[Opening Document section section]

# Categorical Encoding Techniques .

### 1. Target Encoding


Target encoding involves replacing each category with the mean of the target variable for that category.



In [1]:
#import paskages
import pandas as pd

In [3]:
#  data
data = pd.DataFrame({
    'Category': ['A', 'B', 'A', 'C', 'B', 'A', 'C', 'B'],
    'Target': [1, 0, 1, 1, 0, 1, 1, 0]
})
data

Unnamed: 0,Category,Target
0,A,1
1,B,0
2,A,1
3,C,1
4,B,0
5,A,1
6,C,1
7,B,0


In [4]:
# Calculate target mean for each category
target_avg =data.groupby("Category")['Target'].mean()

In [5]:
# Replace categories with the mean target 
data['Category_Target_Encoded'] = data['Category'].map(target_avg)

In [6]:
data

Unnamed: 0,Category,Target,Category_Target_Encoded
0,A,1,1.0
1,B,0,0.0
2,A,1,1.0
3,C,1,1.0
4,B,0,0.0
5,A,1,1.0
6,C,1,1.0
7,B,0,0.0


### 2. Label Encoding


Label encoding converts categorical data into numeric labels.



In [7]:
#import paskages 
from sklearn.preprocessing import LabelEncoder

In [8]:
#data
data = pd.DataFrame({'Category': ['A', 'B', 'A', 'C', 'B', 'A', 'C', 'B']})
data

Unnamed: 0,Category
0,A
1,B
2,A
3,C
4,B
5,A
6,C
7,B


In [9]:
# Initialize  LabelEncoder
label_E = LabelEncoder()

[Closing Document section section]
[Opening Given information section]

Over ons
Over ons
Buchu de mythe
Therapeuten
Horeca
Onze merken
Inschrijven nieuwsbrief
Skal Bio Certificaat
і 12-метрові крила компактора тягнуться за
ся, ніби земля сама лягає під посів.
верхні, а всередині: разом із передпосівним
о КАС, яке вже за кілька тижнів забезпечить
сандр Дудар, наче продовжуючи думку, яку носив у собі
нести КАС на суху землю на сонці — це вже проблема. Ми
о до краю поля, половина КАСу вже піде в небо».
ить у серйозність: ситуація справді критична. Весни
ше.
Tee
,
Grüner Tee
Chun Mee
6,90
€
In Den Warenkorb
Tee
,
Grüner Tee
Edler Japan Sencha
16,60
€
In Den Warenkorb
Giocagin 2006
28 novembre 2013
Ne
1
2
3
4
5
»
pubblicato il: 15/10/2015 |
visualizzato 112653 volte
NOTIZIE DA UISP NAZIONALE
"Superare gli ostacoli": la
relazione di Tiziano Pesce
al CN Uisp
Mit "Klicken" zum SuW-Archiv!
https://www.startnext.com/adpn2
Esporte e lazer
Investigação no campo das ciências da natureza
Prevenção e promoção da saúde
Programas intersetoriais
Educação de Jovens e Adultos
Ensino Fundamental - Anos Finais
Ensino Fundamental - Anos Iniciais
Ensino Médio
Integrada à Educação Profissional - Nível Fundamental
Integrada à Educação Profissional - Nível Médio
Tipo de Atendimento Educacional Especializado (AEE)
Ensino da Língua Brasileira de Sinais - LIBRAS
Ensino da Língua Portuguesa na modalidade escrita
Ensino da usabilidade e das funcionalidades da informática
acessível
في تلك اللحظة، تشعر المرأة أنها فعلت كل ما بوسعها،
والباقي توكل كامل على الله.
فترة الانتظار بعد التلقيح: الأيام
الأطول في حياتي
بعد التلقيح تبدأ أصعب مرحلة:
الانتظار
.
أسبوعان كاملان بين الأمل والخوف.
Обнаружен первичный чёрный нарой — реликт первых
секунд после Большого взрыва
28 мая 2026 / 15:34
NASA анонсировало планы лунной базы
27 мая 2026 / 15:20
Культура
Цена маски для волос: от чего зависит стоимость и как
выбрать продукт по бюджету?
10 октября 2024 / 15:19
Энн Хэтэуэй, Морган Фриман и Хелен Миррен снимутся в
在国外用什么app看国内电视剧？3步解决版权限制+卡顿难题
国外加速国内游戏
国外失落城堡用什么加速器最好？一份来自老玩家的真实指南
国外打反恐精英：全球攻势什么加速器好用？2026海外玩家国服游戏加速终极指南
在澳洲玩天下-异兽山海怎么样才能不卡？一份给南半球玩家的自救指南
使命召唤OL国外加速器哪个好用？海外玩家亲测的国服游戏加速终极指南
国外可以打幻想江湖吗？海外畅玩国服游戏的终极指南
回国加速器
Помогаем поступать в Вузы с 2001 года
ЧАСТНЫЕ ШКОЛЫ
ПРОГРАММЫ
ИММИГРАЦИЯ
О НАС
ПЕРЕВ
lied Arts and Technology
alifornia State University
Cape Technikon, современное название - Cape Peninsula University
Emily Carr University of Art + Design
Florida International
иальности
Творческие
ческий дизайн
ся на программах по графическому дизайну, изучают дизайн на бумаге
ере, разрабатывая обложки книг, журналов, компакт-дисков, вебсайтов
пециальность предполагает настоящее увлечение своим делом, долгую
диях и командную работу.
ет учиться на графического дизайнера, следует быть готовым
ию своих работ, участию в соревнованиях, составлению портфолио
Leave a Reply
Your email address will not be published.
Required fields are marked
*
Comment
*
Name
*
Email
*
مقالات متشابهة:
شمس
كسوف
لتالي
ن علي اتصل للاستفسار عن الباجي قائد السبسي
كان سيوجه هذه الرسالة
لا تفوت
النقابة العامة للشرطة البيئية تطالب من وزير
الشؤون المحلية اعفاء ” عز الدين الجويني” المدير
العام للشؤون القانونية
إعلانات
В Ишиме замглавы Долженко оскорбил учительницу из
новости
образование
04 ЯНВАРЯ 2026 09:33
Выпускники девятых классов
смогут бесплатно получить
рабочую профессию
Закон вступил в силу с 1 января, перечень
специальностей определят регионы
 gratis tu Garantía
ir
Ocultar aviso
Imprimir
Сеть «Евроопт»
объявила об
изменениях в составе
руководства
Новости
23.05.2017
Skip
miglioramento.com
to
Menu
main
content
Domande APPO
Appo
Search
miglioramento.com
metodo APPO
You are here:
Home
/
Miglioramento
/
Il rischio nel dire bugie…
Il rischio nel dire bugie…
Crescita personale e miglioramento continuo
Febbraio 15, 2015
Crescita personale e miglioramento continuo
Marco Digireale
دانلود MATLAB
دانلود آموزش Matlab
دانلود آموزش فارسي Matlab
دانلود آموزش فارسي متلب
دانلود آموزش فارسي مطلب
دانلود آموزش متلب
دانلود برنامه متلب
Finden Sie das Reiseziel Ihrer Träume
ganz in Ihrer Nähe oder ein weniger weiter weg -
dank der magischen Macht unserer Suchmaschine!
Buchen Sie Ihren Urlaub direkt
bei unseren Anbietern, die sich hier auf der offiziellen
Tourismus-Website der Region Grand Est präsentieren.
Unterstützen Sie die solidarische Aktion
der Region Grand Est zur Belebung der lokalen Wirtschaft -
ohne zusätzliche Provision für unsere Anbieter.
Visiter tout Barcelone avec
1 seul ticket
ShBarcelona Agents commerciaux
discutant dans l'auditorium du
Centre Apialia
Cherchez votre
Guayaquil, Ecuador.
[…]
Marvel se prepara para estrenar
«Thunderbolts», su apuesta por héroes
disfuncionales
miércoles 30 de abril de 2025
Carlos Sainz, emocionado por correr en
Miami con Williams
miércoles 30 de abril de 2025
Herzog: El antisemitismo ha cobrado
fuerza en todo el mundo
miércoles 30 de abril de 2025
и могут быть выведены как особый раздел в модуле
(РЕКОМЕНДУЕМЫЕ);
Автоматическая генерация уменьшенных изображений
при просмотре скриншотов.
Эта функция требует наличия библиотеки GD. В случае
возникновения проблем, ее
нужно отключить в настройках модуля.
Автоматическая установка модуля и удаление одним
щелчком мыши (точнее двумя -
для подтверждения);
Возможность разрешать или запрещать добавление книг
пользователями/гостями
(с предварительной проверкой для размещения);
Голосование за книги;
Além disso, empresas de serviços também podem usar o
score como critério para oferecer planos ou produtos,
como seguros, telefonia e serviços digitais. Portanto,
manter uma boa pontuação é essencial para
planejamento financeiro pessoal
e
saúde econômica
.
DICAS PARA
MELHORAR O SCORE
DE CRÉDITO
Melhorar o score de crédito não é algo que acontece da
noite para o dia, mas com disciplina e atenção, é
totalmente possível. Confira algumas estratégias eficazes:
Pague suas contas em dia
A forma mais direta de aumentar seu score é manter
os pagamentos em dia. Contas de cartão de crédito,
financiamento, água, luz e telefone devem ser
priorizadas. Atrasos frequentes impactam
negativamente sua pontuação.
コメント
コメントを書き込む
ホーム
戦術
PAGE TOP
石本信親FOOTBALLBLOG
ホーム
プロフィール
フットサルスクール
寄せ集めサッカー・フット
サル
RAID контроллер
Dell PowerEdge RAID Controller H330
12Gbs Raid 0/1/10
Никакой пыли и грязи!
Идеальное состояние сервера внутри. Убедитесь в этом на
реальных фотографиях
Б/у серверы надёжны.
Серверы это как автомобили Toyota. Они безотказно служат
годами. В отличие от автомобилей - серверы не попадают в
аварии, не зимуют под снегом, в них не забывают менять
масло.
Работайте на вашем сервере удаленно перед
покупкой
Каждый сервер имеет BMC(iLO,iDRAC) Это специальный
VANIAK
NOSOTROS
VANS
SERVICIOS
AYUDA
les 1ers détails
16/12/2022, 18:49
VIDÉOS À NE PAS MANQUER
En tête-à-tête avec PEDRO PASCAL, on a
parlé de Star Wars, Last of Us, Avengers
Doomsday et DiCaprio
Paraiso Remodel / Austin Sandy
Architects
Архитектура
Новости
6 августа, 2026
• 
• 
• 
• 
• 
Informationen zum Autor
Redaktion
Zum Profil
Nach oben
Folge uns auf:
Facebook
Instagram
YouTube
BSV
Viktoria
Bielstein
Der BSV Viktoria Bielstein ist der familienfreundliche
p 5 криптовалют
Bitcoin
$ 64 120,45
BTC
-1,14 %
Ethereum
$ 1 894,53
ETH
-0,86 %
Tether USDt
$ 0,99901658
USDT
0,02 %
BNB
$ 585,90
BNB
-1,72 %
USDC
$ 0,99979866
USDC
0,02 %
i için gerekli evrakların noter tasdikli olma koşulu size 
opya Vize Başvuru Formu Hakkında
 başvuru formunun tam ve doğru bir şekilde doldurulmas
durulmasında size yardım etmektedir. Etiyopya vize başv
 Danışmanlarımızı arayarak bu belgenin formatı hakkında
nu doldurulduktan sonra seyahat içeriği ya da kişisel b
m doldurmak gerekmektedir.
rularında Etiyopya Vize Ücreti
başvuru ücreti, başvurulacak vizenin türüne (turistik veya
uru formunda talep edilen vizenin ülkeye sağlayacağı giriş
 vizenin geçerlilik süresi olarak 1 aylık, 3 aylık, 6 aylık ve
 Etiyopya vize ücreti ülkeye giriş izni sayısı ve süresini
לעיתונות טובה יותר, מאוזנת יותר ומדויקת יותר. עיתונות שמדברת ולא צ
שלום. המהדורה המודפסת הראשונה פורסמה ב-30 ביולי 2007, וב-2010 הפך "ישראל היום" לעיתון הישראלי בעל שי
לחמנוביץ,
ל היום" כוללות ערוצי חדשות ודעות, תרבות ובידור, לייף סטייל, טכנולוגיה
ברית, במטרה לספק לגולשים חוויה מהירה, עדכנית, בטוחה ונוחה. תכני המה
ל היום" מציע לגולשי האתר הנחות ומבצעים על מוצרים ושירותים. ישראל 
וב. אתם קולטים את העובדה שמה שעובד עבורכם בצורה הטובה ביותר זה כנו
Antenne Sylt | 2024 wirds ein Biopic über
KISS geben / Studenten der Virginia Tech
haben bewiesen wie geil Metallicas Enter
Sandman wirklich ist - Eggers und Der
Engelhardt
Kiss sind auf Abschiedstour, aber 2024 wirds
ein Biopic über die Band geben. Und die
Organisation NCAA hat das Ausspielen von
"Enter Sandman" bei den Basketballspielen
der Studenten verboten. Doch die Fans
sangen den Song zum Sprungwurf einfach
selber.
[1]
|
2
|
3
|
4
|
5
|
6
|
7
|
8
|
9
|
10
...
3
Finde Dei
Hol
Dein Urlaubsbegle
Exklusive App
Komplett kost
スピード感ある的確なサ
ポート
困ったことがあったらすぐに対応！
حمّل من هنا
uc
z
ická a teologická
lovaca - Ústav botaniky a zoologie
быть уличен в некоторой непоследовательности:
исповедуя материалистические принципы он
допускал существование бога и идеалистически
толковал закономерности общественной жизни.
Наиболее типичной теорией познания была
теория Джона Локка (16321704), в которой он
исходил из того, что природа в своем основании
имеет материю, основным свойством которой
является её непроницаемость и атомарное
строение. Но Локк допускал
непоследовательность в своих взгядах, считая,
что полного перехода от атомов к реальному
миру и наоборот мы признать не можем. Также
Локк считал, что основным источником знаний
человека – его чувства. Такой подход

[Closing Given information section]

Request:
Carry on the categorical encoding notebook from the line that initializes the LabelEncoder.

Answer to this task:
In [10]:
# Apply label encoding
data['Category_Label_Encoded'] =label_E.fit_transform(data['Category'])

In [11]:
data

Unnamed: 0,Category,Category_Label_Encoded
0,A,0
1,B,1
2,A,0
3,C,2
4,B,1
5,A,0
6,C,2
7,B,1


### 3. One-Hot Encoding


 One-hot encoding converts categorical variables into binary columns, where each category is represented by a column.



In [12]:
#data
data = pd.DataFrame({'Category': ['A', 'B', 'A', 'C', 'B', 'A', 'C', 'B']})


In [13]:
# Apply one-hot encoding using pandas
data_onehot=pd.get_dummies(data['Category'],prefix='Category')

In [14]:
# Concatenate the original data with the one-hot encoded columns
data=pd.concat([data,data_onehot],axis=1)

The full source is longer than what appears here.